TASK BRIEF
Please print out each of the lines below exactly, leaving out the pictures.

..............................

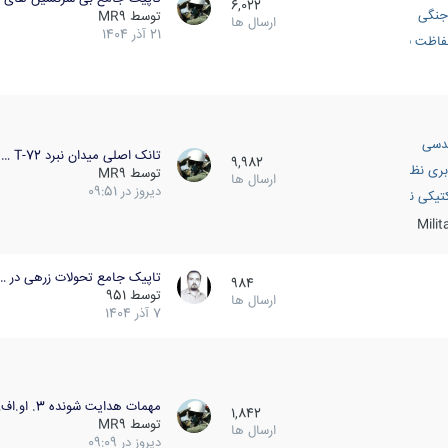
6,022
جنگی
توسط
MR9
ارسال ها
21 آذر 1404
اظت فعال
دسی
تانک اصلی میدان نبرد T-72 …
9,982
بری نظامی
توسط
MR9
ارسال ها
دیروز در 09:51
انک
تیکی نظامی
Mili
تاپیک جامع تحولات زرهی در …
984
توسط
951
ارسال ها
7 آذر 1404
مهمات هدایت شونده 3. او.اف…
1,842
توسط
MR9
ارسال ها
دیروز در 09:09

..............................

EXERCISE SOLUTION
6,022
جنگی
توسط
MR9
ارسال ها
21 آذر 1404
اظت فعال
دسی
تانک اصلی میدان نبرد T-72 …
9,982
بری نظامی
توسط
MR9
ارسال ها
دیروز در 09:51
انک
تیکی نظامی
Mili
تاپیک جامع تحولات زرهی در …
984
توسط
951
ارسال ها
7 آذر 1404
مهمات هدایت شونده 3. او.اف…
1,842
توسط
MR9
ارسال ها
دیروز در 09:09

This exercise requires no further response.